So I was testing the speeds of two versions of the same function; one with reversing the view of a numpy array twice and one without. The code is as follows:
import numpy as np
from numba import njit
@njit
def min_getter(arr):
if len(arr) > 1:
result = np.empty(len(arr), dtype = arr.dtype)
local_min = arr[0]
result[0] = local_min
for i in range(1,len(arr)):
if arr[i] < local_min:
local_min = arr[i]
result[i] = local_min
return result
else:
return arr
@njit
def min_getter_rev1(arr1):
if len(arr1) > 1:
arr = arr1[::-1][::-1]
result = np.empty(len(arr), dtype = arr.dtype)
local_min = arr[0]
result[0] = local_min
for i in range(1,len(arr)):
if arr[i] < local_min:
local_min = arr[i]
result[i] = local_min
return result
else:
return arr1
size = 500000
x = np.arange(size)
y = np.hstack((x[::-1], x))
y_min = min_getter(y)
yrev_min = min_getter_rev1(y)
Surprisingly, the one with an extra operation runs slightly faster on multiple occasions. I used %timeit
around 10 times on both functions; tried different size of the array, and the difference is apparent(at least in my computer). The runtime of min_getter
is around:
2.35 ms ± 58.3 µs per loop (mean ± std. dev. of 7 runs, 100 loops each)

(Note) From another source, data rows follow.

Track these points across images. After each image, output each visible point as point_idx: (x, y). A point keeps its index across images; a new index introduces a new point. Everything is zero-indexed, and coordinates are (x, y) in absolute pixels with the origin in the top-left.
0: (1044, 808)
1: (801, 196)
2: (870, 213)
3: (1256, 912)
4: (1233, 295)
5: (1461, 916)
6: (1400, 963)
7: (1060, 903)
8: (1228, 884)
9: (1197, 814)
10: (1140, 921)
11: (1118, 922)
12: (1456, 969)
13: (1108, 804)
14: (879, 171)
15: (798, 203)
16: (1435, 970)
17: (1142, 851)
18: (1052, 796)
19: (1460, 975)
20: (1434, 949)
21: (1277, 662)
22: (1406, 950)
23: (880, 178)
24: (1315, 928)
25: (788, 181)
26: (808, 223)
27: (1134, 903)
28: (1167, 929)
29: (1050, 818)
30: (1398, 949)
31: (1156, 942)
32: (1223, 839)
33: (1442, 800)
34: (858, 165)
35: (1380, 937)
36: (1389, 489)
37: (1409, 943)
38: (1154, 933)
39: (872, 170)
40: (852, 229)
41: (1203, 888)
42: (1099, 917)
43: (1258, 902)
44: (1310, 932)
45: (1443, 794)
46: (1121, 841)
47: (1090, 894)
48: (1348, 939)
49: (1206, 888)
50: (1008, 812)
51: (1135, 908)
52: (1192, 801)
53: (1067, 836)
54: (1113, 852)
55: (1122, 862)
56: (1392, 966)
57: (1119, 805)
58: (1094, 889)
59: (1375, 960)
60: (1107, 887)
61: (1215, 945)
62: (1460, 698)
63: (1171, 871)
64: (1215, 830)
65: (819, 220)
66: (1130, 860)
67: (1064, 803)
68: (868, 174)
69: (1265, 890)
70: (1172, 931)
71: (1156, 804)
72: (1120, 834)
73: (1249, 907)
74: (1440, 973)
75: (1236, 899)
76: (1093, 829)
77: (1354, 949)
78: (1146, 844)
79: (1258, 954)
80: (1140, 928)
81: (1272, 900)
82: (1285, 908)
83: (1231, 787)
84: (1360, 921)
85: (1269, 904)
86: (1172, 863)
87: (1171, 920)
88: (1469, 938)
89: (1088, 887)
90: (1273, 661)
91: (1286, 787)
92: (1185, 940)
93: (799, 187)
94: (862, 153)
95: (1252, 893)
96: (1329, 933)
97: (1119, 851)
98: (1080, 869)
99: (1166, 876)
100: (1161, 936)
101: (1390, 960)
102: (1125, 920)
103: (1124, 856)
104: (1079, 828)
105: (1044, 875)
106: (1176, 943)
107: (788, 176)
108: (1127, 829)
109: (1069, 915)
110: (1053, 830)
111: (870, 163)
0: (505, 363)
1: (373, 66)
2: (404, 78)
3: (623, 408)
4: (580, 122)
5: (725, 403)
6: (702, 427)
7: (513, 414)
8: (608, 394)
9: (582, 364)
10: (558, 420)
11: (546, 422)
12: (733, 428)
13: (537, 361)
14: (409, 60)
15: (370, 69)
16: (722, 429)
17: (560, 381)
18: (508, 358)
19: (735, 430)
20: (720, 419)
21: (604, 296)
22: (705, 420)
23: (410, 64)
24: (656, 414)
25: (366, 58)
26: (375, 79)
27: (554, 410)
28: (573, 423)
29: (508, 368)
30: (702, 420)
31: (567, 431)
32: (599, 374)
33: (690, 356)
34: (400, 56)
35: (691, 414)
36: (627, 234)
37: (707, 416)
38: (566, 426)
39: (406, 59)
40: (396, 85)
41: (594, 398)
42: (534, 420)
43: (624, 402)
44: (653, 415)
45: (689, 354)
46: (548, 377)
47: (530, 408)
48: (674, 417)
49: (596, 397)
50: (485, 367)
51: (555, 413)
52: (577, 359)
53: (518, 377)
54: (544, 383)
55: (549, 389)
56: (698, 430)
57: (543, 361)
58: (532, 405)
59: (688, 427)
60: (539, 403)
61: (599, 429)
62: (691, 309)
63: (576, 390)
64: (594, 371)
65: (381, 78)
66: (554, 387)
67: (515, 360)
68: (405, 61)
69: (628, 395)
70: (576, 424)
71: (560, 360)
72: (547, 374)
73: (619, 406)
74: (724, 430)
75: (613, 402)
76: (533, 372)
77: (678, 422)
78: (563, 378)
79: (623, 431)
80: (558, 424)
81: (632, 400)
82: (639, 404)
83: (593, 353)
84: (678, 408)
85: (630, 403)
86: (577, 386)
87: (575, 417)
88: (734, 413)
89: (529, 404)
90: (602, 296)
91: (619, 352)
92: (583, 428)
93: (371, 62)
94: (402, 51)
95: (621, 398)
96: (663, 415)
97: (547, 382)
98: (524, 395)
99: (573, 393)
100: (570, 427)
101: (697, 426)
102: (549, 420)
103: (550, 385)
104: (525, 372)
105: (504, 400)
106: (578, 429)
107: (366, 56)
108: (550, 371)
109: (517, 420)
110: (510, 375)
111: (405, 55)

(sometimes it is 2.33 and sometimes it is 2.37 but never goes below 2.30)
and the runtime of min_getter_rev1
is around:
2.22 ms ± 23.2 µs per loop (mean ± std. dev. of 7 runs, 100 loops each)
(sometimes it is 2.25 and sometimes it is 2.23, but rarely goes above 2.30)
Any ideas on why and how this happened? The speed difference is like 4-6% increase, which can be a big deal in some applications. The underlying mechanism fo the speed-up may help speeding up some jitted codes potentially
Note1: I've tried size=5000000 and tested 5-10 times on each function, and the difference is even more apparent. The faster one runs at 23.2 ms ± 51.7 µs per loop (mean ± std. dev. of 7 runs, 10 loops each)
and the slower one is at 24.4 ms ± 234 µs per loop (mean ± std. dev. of 7 runs, 10 loops each)
Note2: The versions of numpy
and numba
during the tests are 1.16.5
and 0.45.1
; python version is 3.7.4
; IPython
version is 7.8.0
; Python IDE used is spyder
. The test results may differ in different versions.